According to the company’s statement, production of copper in Manitoba exceeded the top end of the guidance range, while copper production in Peru was within the revised guidance range.
Consolidated cash cost per pound of copper produced, net of by-product credits, was $0.60 in 2020, a decrease compared to $0.83 in 2019, mainly as a result of increased by-product credit revenues.
Cash generated from operating activities decreased to $239.5 million in 2020 from $310.9 million in 2019. Operating cash flow before change in non‑cash working capital decreased to $241.9 million from $307.3 million in 2019.
Net loss and loss per share for 2020 were $144.6 million and $0.55, respectively, compared to a net loss and loss per share of $343.8 million and $1.32, respectively, in 2019.
The company’s consolidated copper production is forecast to increase by 7% in 2021, compared to 2020, with a further increase expected in 2022 with higher grades at the Pampacancha deposit in Peru.
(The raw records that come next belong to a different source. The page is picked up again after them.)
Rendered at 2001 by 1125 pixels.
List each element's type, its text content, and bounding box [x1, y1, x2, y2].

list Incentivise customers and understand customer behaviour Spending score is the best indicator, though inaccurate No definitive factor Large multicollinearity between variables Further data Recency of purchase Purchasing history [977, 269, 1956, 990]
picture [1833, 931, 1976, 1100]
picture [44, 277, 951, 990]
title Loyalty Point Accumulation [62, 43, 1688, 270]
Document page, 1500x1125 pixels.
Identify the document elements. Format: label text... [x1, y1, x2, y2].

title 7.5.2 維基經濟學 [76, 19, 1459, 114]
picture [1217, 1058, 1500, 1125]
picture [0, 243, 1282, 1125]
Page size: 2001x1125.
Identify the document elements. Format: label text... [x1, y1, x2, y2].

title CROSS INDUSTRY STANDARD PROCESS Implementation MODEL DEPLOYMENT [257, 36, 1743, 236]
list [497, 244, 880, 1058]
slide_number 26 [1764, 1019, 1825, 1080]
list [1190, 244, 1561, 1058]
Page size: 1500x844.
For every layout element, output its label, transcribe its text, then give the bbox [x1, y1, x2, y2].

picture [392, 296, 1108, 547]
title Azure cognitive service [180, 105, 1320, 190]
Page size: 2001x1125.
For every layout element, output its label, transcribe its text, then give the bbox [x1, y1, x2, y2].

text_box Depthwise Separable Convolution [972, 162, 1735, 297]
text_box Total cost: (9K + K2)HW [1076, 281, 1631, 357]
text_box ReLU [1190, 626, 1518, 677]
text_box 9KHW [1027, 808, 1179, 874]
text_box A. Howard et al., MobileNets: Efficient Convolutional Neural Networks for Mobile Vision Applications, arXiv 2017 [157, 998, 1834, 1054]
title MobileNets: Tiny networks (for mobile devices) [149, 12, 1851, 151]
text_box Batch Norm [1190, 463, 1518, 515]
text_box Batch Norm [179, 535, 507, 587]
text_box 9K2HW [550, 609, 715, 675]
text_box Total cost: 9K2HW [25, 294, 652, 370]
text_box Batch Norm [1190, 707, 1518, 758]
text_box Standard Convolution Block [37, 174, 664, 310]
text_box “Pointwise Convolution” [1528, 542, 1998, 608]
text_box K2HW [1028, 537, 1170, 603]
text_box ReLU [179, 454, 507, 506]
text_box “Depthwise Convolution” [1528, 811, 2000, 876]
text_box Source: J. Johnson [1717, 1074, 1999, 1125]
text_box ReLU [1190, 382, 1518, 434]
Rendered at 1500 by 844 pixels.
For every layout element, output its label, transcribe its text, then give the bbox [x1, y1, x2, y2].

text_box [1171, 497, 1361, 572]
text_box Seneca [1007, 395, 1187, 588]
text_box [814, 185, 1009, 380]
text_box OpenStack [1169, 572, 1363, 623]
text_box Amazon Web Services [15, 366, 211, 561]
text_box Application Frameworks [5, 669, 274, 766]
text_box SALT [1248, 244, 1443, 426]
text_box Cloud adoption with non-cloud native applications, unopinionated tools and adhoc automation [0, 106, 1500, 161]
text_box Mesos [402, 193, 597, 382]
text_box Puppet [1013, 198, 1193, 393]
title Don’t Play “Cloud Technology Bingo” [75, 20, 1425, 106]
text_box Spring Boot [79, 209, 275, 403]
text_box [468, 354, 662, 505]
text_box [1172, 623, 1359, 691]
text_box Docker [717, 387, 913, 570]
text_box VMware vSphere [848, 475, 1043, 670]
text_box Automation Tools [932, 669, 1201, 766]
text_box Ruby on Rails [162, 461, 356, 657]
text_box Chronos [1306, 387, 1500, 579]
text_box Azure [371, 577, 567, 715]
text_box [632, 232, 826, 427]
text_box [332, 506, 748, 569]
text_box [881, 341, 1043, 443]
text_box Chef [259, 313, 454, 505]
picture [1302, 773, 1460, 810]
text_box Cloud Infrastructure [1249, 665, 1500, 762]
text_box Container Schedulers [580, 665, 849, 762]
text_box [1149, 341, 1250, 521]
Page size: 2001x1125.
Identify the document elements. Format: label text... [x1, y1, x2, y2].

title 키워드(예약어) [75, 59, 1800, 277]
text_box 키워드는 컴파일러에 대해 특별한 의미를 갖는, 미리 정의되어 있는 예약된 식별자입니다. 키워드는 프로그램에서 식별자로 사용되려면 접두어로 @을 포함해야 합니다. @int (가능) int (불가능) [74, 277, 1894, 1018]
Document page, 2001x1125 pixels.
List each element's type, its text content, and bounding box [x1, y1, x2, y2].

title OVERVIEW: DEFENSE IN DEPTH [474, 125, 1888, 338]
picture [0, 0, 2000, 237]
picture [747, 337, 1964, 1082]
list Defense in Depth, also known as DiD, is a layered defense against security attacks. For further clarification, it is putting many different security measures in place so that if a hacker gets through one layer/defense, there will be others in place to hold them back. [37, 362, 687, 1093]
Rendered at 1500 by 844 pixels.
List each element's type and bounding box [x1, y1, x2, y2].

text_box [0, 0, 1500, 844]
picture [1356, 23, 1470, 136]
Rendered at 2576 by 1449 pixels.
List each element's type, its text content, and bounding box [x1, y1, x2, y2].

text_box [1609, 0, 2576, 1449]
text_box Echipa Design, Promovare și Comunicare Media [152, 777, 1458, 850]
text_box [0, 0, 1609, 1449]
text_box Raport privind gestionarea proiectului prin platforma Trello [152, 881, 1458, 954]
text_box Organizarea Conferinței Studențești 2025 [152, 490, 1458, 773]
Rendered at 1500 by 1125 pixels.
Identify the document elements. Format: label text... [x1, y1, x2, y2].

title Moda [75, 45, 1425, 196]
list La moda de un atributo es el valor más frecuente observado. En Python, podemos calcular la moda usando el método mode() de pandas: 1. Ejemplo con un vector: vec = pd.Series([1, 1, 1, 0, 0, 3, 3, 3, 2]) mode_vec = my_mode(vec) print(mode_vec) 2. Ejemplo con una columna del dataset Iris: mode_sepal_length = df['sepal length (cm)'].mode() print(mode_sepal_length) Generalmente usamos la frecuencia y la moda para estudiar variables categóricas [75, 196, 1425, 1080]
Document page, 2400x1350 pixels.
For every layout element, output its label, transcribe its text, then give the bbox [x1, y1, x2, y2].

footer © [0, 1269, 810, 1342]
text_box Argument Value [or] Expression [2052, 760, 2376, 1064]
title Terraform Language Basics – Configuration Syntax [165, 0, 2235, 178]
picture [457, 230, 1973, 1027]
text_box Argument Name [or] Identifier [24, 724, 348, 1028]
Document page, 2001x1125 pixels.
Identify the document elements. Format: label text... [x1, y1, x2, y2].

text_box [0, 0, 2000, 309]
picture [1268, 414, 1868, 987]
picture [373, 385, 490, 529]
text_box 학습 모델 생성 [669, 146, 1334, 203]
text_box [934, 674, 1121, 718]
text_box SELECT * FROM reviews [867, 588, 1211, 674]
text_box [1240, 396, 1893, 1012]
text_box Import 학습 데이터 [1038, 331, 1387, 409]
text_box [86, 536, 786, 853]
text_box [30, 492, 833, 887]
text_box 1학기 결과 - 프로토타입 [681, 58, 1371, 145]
Consolidated gold production is forecast to increase by 62% in 2021, compared to 2020, with a further increase expected in 2022 due to the first full year of production at the New Britannia mill and Pampacancha.
Hudbay is a diversified mining company primarily producing copper concentrate (containing copper, gold and silver) and zinc metal. Hudbay owns three polymetallic mines, four ore concentrators and a zinc production facility in northern Manitoba and Saskatchewan (Canada) and Cusco (Peru), and copper projects in Arizona and Nevada (United States).